Östergötland Runic Inscription 43 or Ög 43 is the Rundata catalog number for a Viking Age runic inscription that is carved on a rockface in Ingelstad, which is just north of Norrköping, Östergötland, Sweden.

Description
The inscription Ög 43 is carved on a granite rockface consisting of two lines of text within runic text bars that are approximately 0.4 meters in length. Above the inscription is carved a sword, and a cross and nordic sun symbol are also carved nearby. The runic text is in the younger futhark except for the first rune in the second line, which uses the form of the d-rune, , from the elder futhark. The Rök runestone, which is dated to this same period, also mixes runes from both futharks in its inscription.

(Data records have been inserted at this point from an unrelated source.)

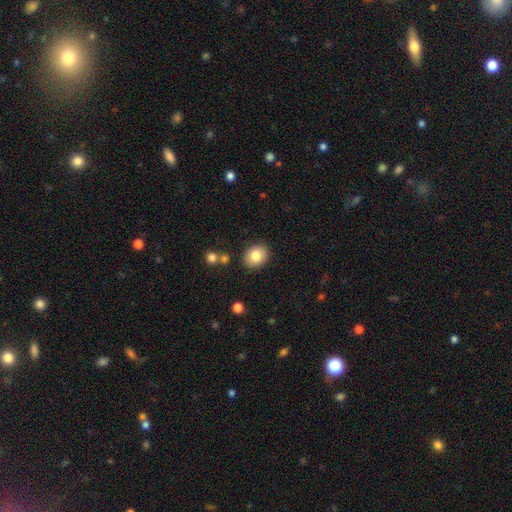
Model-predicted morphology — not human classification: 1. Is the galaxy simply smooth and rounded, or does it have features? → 81% smooth, 10% featured or disk, 9% star or artifact.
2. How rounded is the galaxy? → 55% in between, 44% round, 1% cigar-shaped.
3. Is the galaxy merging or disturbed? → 86% none, 9% minor disturbance, 3% merger, 2% major disturbance.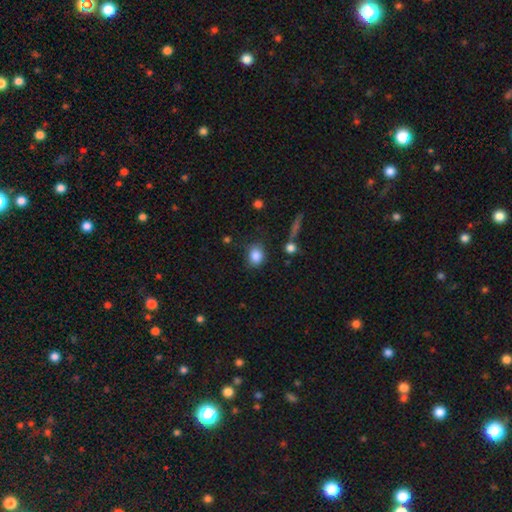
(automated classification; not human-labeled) This appears to be a smooth galaxy with no disk features (86%) that is round (54%). Merging: none (75%).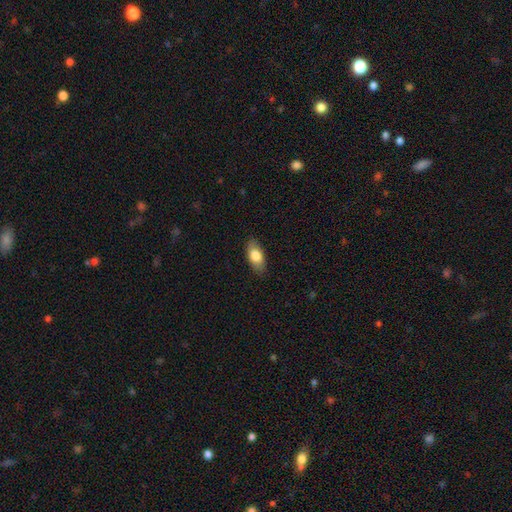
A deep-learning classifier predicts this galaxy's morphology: This appears to be a smooth galaxy with no disk features (78%) that is in between round and cigar-shaped (88%). Merging: none (85%).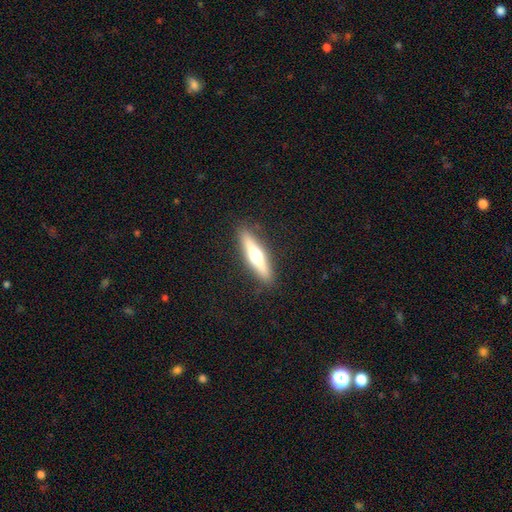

Because of this, this inscription has been dated to approximately 850 C.E. The association of the carving of a sun with the word sól along with the use of an anachronistic d-rune may suggest that the inscription is a ritualistic comparison of the winter sun and the bright summer sun, and represents an encrypted magical call for the sun to shine.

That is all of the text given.